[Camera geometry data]
□ □ □ □ □

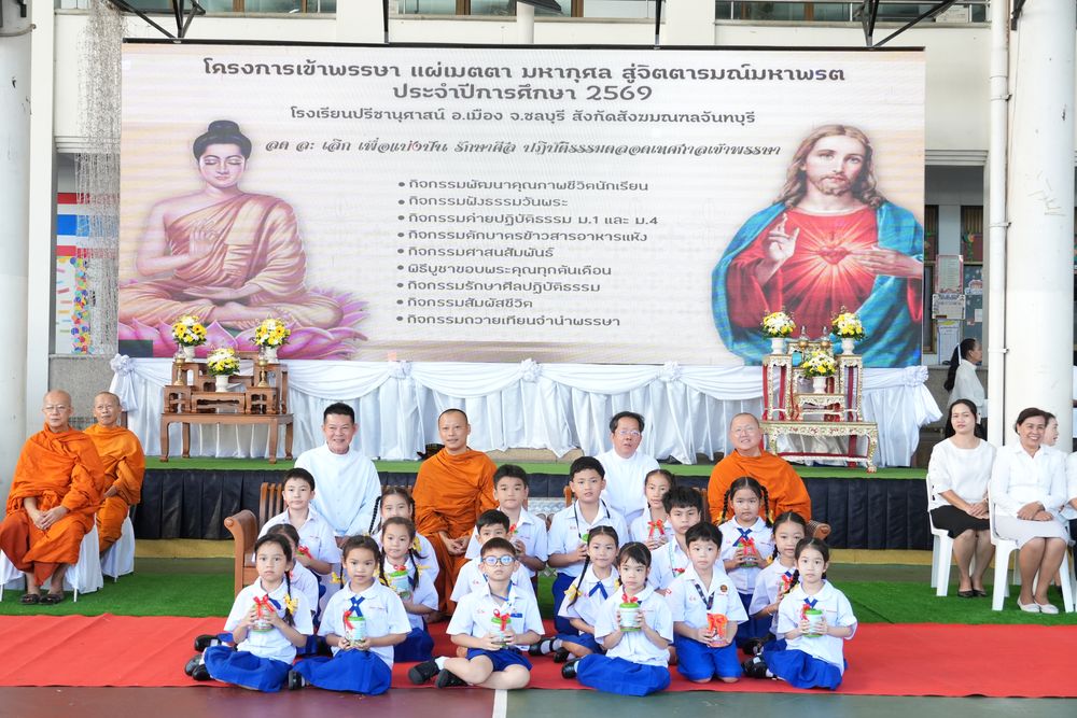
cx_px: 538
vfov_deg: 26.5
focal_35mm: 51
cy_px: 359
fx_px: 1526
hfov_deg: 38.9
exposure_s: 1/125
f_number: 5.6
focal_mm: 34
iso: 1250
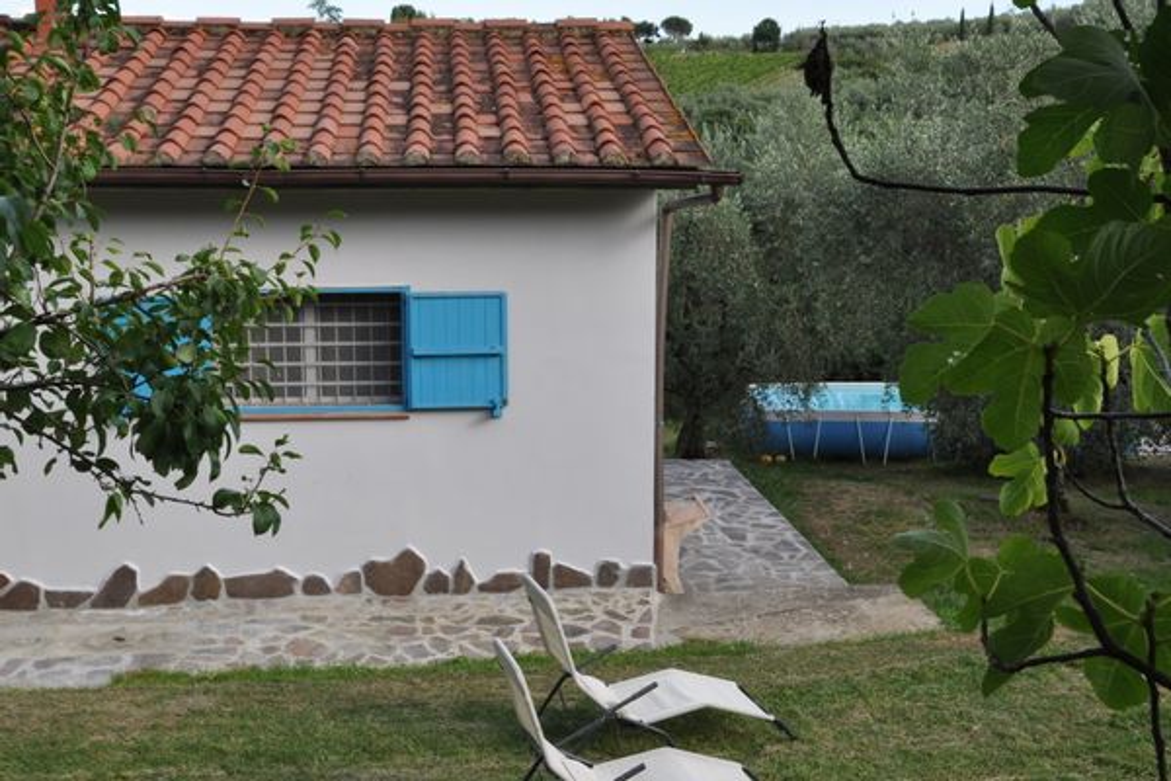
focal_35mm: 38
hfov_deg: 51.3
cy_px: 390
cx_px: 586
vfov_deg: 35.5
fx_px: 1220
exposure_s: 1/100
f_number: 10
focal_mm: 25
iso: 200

□ □ □ □ □

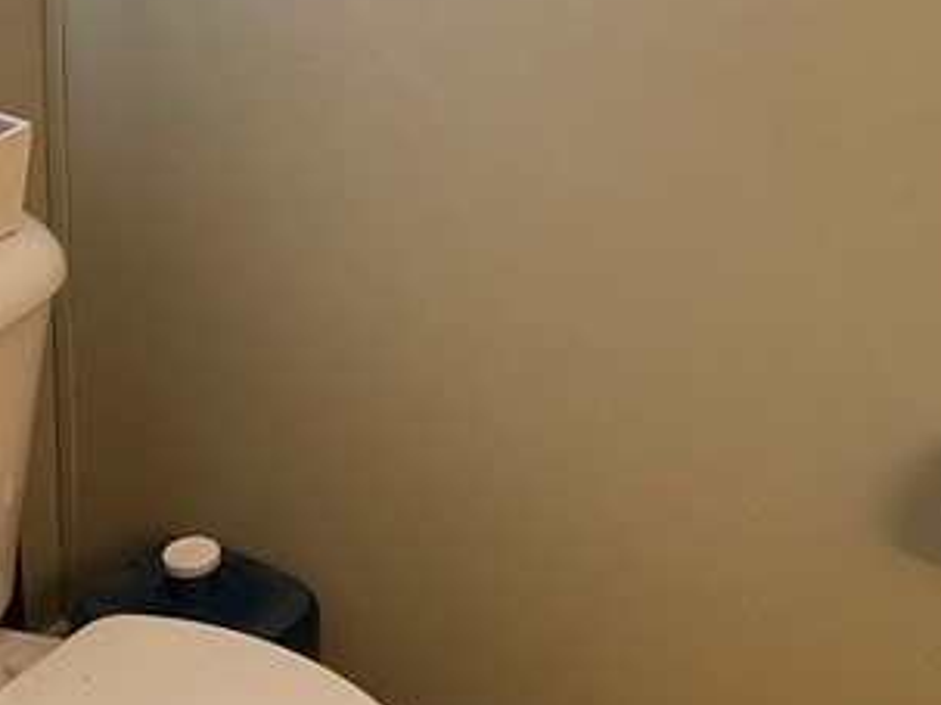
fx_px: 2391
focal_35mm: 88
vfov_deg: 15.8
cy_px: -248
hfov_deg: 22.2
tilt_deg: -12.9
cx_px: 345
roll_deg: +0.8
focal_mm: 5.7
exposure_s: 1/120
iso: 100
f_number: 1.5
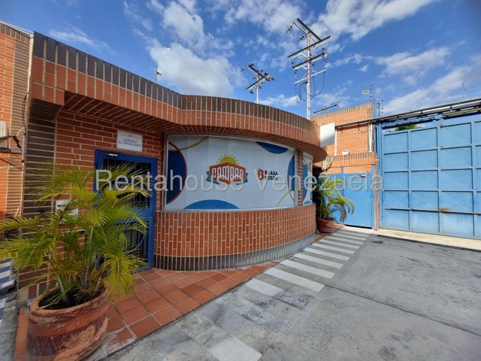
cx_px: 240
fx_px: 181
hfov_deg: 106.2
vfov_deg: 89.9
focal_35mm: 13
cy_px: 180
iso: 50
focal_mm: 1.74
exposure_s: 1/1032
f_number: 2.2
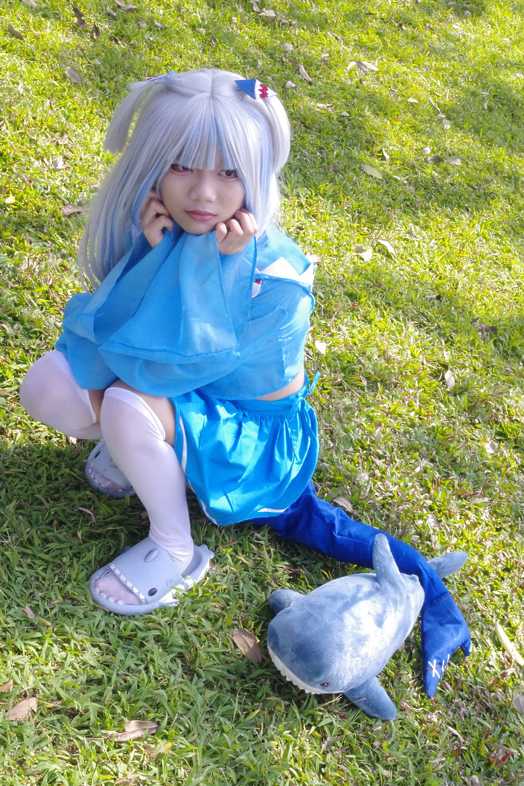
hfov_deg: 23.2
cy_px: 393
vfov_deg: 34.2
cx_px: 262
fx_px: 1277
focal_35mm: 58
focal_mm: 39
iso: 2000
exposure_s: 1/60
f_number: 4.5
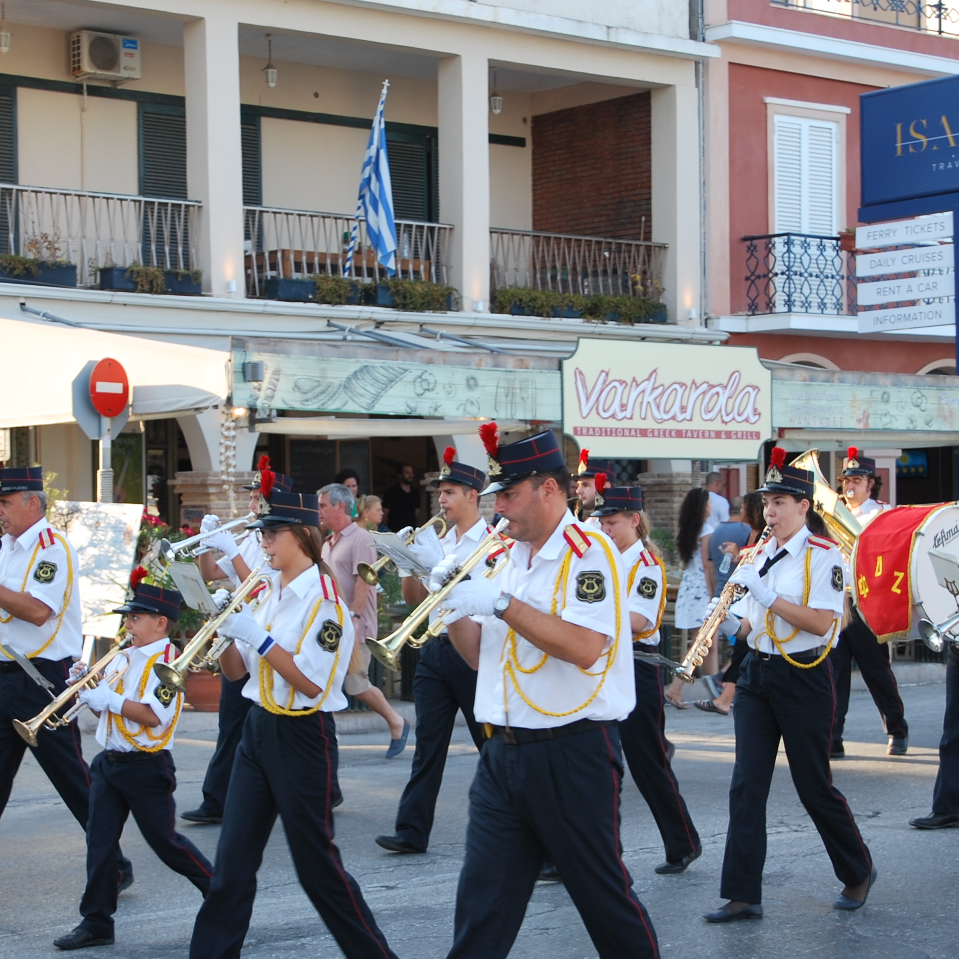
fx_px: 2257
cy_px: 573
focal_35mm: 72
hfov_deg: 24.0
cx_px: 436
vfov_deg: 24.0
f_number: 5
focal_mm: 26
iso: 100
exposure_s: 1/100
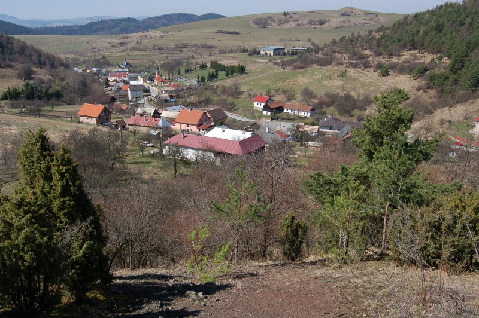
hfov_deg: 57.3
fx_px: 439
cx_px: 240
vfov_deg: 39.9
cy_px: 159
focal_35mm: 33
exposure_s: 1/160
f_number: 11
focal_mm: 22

□ □ □ □ □

### To do
Output exactly those lines of the data above that run from the line with "vfov_deg: 34.2" up to and including the line with "vfov_deg: 39.9". No pictures go in.

### Answer for this exercise
vfov_deg: 34.2
cx_px: 262
fx_px: 1277
focal_35mm: 58
focal_mm: 39
iso: 2000
exposure_s: 1/60
f_number: 4.5
fx_px: 2257
cy_px: 573
focal_35mm: 72
hfov_deg: 24.0
cx_px: 436
vfov_deg: 24.0
f_number: 5
focal_mm: 26
iso: 100
exposure_s: 1/100
hfov_deg: 57.3
fx_px: 439
cx_px: 240
vfov_deg: 39.9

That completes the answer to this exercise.